- Interactive map of La Cantina

Restaurant information
- Established: 1967
- Food type: Italian cuisine
- Location: 19, Eulji-ro, Jung District, Seoul, South Korea
- Coordinates: 37°33′59″N 126°58′48″E﻿ / ﻿37.5663°N 126.9799°E

Seoul Future Heritage
- Reference no.: 2013-084

= La Cantina =

Italian restaurant in Seoul, South Korea

La Cantina is a historic Italian restaurant in Jung District, Seoul, South Korea. It is the oldest still-operating Italian restaurant in South Korea, having been founded in 1967. The restaurant was designated a Seoul Future Heritage site by the Seoul Metropolitan Government.

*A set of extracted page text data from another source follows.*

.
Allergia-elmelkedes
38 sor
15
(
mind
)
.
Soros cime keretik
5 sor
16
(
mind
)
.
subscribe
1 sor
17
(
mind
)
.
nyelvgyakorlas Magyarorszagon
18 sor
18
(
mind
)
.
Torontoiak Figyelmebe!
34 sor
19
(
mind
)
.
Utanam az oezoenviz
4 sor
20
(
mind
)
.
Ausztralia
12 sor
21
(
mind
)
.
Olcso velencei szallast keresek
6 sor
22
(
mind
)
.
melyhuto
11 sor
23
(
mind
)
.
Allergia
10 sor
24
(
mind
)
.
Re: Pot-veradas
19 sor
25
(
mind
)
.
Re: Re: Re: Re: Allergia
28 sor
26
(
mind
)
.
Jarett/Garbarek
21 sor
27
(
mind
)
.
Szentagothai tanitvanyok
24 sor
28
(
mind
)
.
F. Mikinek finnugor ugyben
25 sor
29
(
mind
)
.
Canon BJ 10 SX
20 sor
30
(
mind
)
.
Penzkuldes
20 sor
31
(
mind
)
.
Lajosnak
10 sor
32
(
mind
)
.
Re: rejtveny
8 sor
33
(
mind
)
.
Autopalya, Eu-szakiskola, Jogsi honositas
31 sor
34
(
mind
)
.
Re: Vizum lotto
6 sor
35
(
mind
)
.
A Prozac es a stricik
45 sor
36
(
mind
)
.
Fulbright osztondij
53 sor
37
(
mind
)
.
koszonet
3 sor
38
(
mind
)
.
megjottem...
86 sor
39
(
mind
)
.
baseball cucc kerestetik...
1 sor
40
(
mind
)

The business was founded by Lee Jae-du. It has remained in the same location since its founding; its interior decoration has reportedly remained much the same since its founding. Initially, because Italian food ingredients were so uncommon in Seoul around the time of the restaurant's founding, it had to substitute ingredients that it could not find otherwise. For example, it reportedly used noodles similar to that of the Korean noodle dish kal-guksu in place of the Italian noodles linguine; eventually the restaurant made the food more authentic. In 1982, Lee's son Tae-hoon inherited the business; Tae-hoon fully took over operations after his father died in 2013. The restaurant had a branch in Gangnam District that closed in 1998, amidst the 1997 Asian financial crisis. In 2016, it was reported that the restaurant's employees were mostly long-time staff; the average age of the workers was in the 50s, and the youngest worker was in their mid-40s.